Landmark coordinate records:

· · · ·

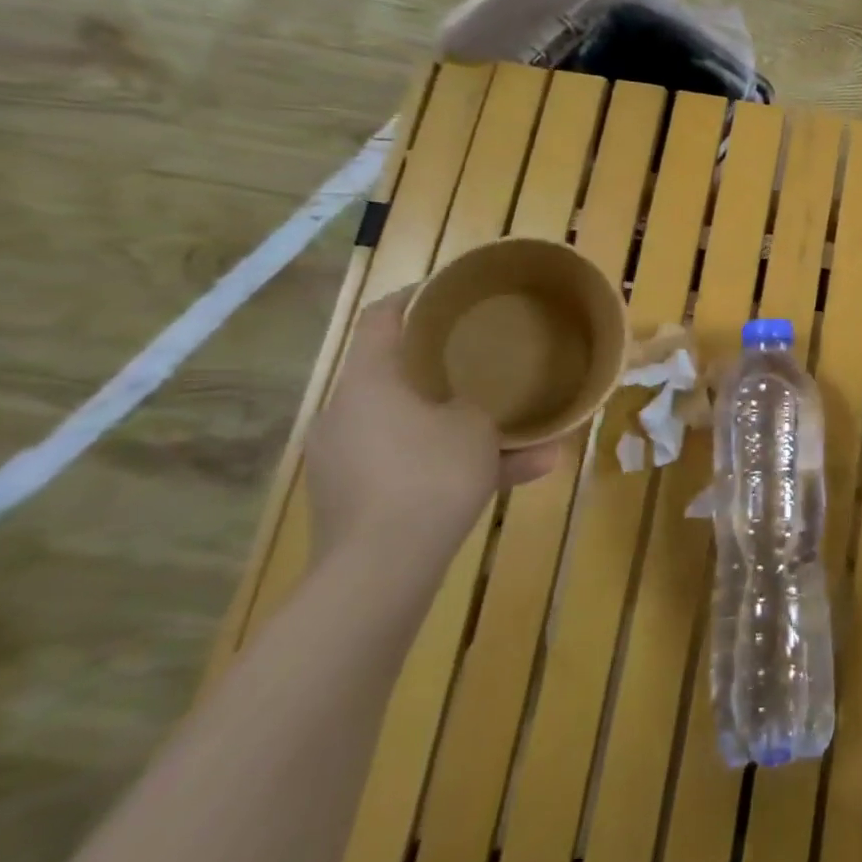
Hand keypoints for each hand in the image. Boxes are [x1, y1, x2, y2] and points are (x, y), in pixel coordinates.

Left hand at [304, 287, 561, 567]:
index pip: (381, 320)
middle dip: (441, 371)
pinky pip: (410, 468)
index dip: (413, 298)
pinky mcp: (353, 501)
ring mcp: (344, 461)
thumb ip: (476, 407)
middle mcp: (344, 415)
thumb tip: (469, 411)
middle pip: (393, 377)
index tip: (446, 291)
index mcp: (368, 383)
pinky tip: (512, 478)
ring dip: (458, 430)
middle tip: (482, 363)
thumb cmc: (430, 474)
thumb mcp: (475, 427)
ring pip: (411, 429)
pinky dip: (449, 467)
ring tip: (518, 438)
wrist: (381, 570)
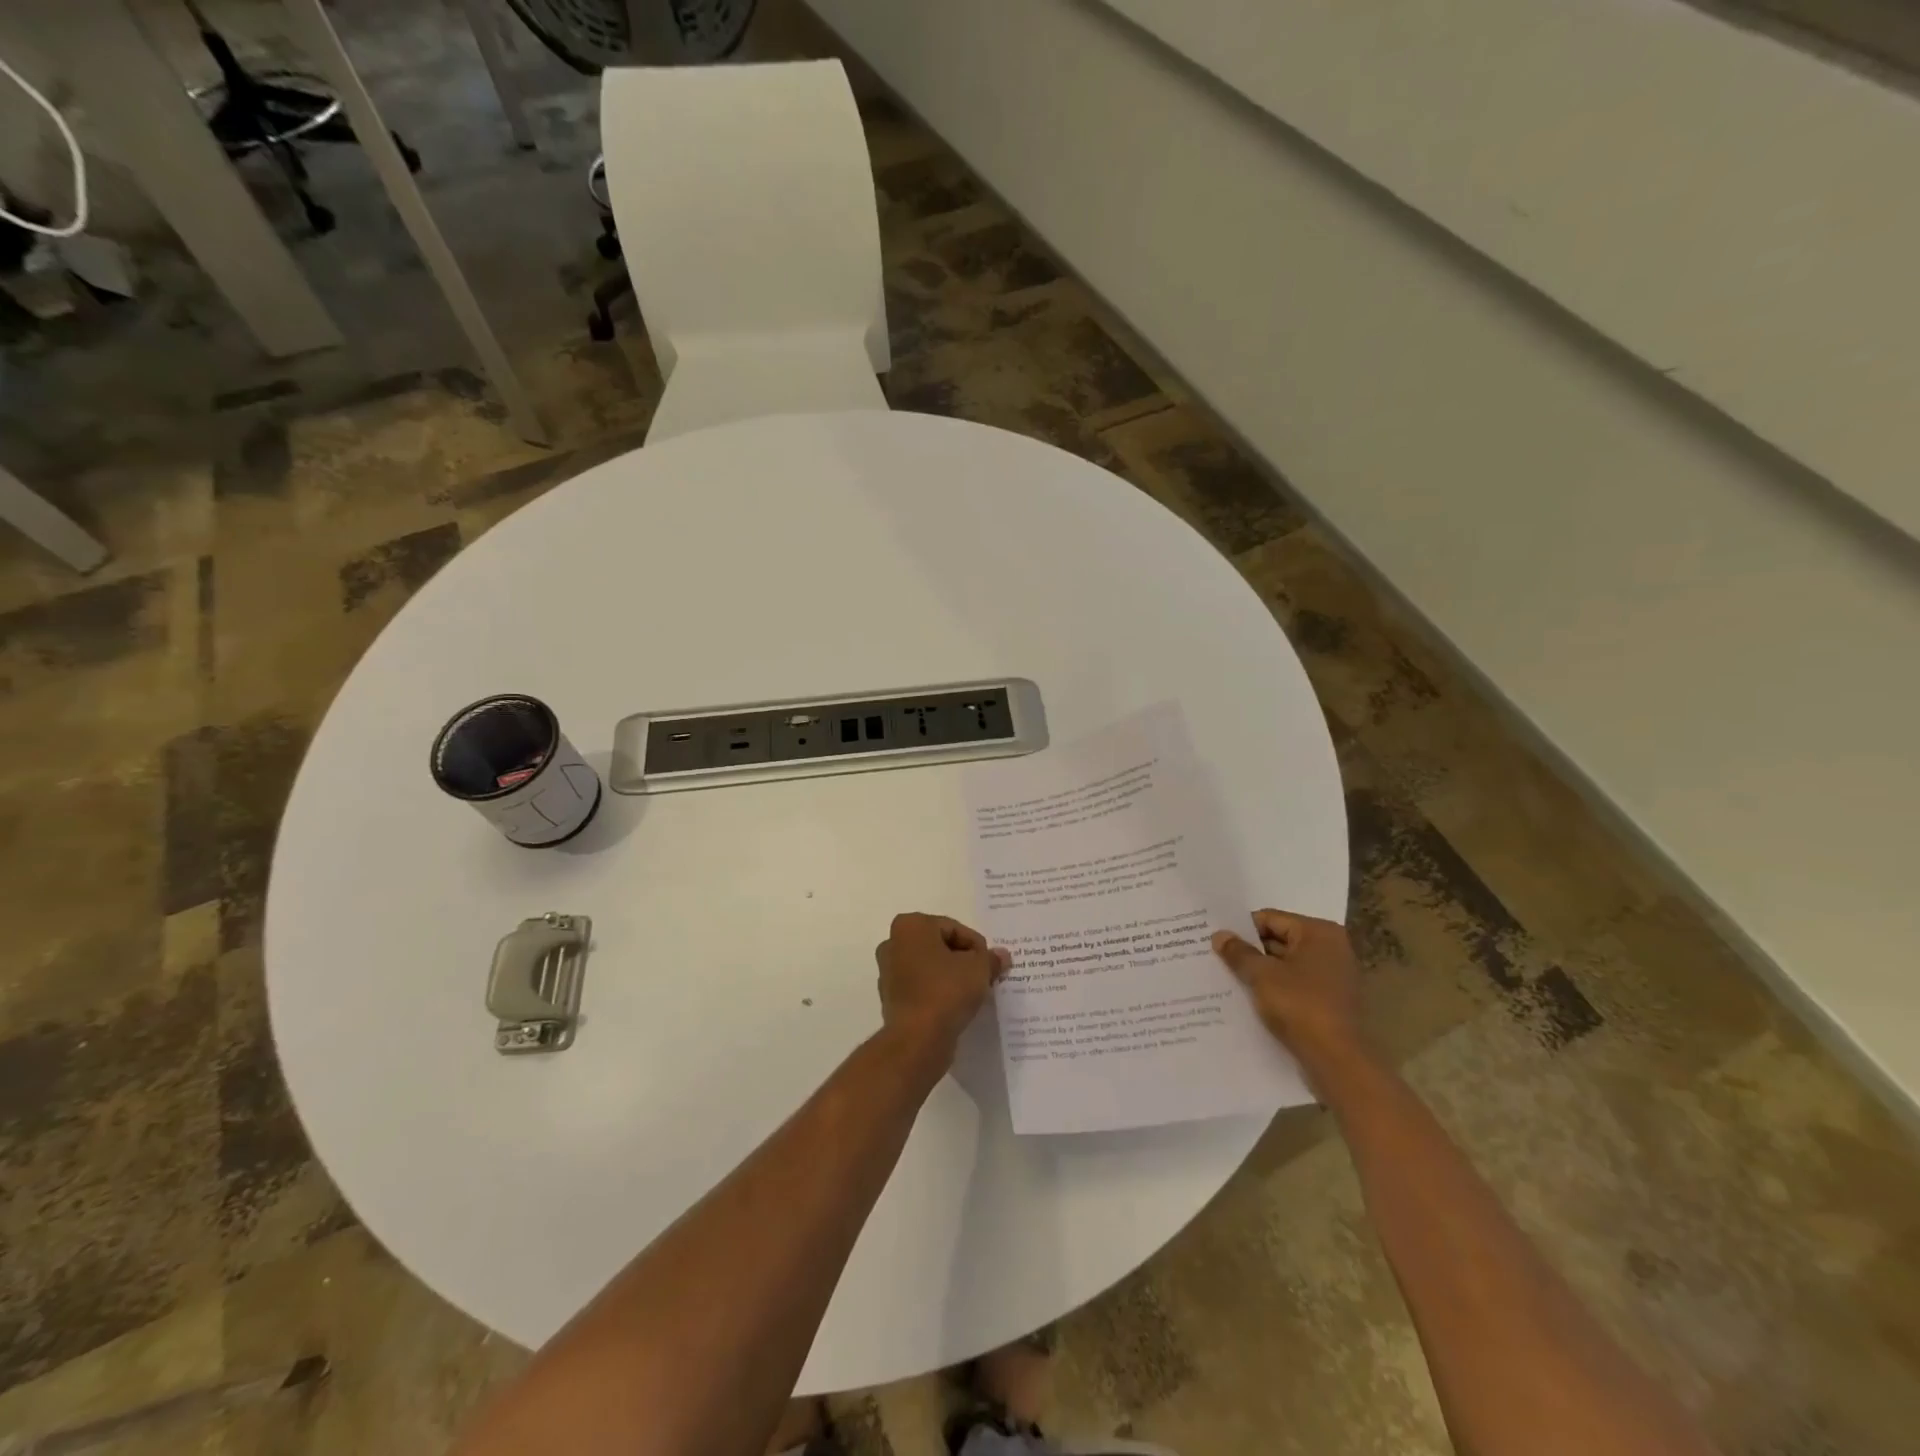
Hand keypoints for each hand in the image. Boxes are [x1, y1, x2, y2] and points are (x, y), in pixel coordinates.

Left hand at [875, 913, 1010, 1061]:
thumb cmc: (946, 991)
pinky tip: (955, 1006)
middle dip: (962, 959)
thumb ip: (990, 958)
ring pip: (930, 967)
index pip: (954, 928)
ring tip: (972, 993)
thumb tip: (1002, 955)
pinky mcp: (891, 999)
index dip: (976, 946)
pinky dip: (937, 992)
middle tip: (983, 976)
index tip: (989, 964)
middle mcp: (893, 943)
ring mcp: (889, 972)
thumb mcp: (979, 969)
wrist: (918, 1039)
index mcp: (911, 926)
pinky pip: (921, 988)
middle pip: (939, 946)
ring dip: (950, 976)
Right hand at [1212, 910, 1369, 1089]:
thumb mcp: (1262, 976)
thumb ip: (1239, 952)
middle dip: (1249, 951)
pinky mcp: (1330, 1003)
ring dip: (1260, 972)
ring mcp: (1333, 977)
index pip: (1270, 919)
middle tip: (1215, 957)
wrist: (1339, 1062)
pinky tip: (1248, 999)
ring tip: (1226, 978)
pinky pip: (1295, 987)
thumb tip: (1220, 935)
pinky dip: (1274, 990)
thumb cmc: (1301, 1007)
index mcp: (1319, 933)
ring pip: (1285, 966)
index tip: (1216, 939)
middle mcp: (1331, 949)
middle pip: (1279, 941)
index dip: (1241, 929)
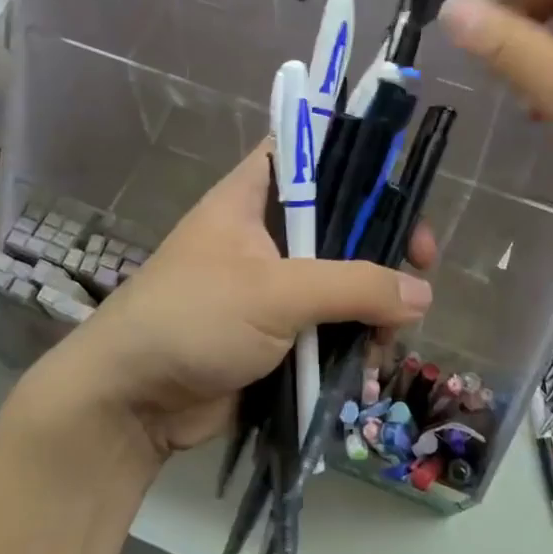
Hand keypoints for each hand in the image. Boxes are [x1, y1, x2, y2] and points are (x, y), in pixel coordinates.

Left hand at [29, 145, 434, 462]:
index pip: (311, 151)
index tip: (400, 188)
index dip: (358, 159)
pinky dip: (355, 337)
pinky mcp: (278, 331)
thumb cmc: (193, 320)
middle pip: (340, 218)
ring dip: (373, 301)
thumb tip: (422, 294)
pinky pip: (330, 322)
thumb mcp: (275, 292)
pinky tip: (370, 362)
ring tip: (391, 335)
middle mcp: (265, 231)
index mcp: (253, 196)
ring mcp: (272, 283)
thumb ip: (353, 286)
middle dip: (382, 242)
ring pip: (342, 276)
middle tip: (421, 265)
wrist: (130, 403)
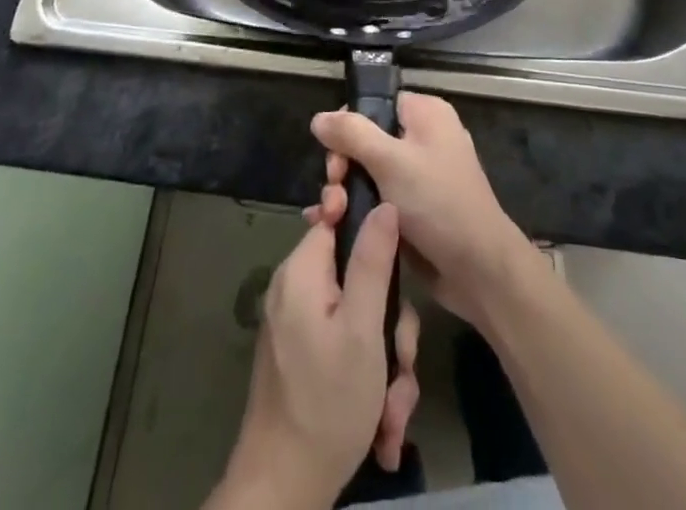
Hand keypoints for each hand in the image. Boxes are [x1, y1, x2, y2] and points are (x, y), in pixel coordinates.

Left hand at [212, 206, 421, 509]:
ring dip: (386, 365)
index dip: (370, 230)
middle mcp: (297, 290)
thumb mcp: (363, 329)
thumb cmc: (327, 402)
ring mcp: (300, 326)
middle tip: (401, 365)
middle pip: (359, 278)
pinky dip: (369, 380)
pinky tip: (381, 425)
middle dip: (390, 327)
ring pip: (360, 320)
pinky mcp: (306, 358)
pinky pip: (347, 347)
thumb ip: (373, 261)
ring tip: (392, 413)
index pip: (337, 218)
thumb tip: (384, 203)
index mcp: (303, 271)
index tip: (396, 263)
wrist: (283, 490)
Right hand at [311, 93, 535, 327]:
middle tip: (334, 192)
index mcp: (425, 114)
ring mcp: (418, 177)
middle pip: (366, 140)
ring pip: (367, 173)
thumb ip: (352, 134)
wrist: (478, 269)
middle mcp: (423, 139)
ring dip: (344, 193)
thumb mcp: (390, 161)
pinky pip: (376, 199)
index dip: (349, 125)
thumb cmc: (437, 202)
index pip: (375, 104)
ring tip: (330, 217)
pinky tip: (331, 226)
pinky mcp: (413, 210)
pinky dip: (355, 210)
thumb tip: (318, 118)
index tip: (334, 156)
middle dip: (342, 166)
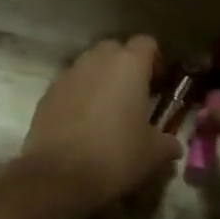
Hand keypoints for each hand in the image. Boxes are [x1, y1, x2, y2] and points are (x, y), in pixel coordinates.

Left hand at [16, 36, 182, 216]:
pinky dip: (78, 96)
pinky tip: (82, 124)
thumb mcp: (152, 154)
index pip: (147, 43)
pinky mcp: (46, 93)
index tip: (158, 85)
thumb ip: (167, 143)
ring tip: (106, 111)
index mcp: (128, 65)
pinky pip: (69, 85)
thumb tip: (173, 146)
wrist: (58, 175)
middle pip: (115, 49)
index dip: (155, 61)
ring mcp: (67, 74)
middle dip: (125, 67)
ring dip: (99, 80)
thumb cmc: (115, 155)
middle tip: (133, 96)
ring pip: (89, 65)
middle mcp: (96, 60)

· · · ·

* **Brief**
From the data above, retype only the lines starting with the line with "thumb ip: (990, 958)" and going on through the line with "index mcp: (253, 196)", exactly, leaving out the pictures.

* **Reply**
thumb ip: (990, 958)
ring pip: (930, 967)
index pip: (954, 928)
ring tip: (972, 993)
thumb tip: (1002, 955)
pinky mcp: (891, 999)
index dip: (976, 946)
pinky dip: (937, 992)
middle tip: (983, 976)
index tip: (989, 964)
middle mcp: (893, 943)
ring mcp: (889, 972)
thumb mcp: (979, 969)
wrist: (918, 1039)
index mcp: (911, 926)
pinky pip: (921, 988)
middle pip: (939, 946)
ring dip: (950, 976)
Right hand at [1212, 910, 1369, 1089]:
thumb mcp: (1262, 976)
thumb ip: (1239, 952)
middle dip: (1249, 951)
pinky mcp: (1330, 1003)
ring dip: (1260, 972)
ring mcp: (1333, 977)
index pip: (1270, 919)
middle tip: (1215, 957)
wrist: (1339, 1062)
pinky tip: (1248, 999)
ring tip: (1226, 978)
pinky pip: (1295, 987)
thumb tip: (1220, 935)
pinky dip: (1274, 990)
thumb cmc: (1301, 1007)
index mcp: (1319, 933)
ring pip: (1285, 966)
index tip: (1216, 939)
middle mcp: (1331, 949)
middle pip: (1279, 941)
index dip: (1241, 929)
Hand keypoints for each hand in the image. Boxes are [x1, y1, x2, y2] and points are (x, y), in pixel coordinates.

Left hand at [29, 145, 434, 462]:
index pip: (311, 151)
index tip: (400, 188)
index dip: (358, 159)
pinky dip: (355, 337)
pinky mcp: (278, 331)
thumb cmc: (193, 320)
middle pip: (340, 218)
ring dip: (373, 301)
thumb tip: (422, 294)
pinky pip: (330, 322)
thumb mcp: (275, 292)
pinky tip: (370, 362)
ring tip: (391, 335)
middle mcp: (265, 231)
index mcp: (253, 196)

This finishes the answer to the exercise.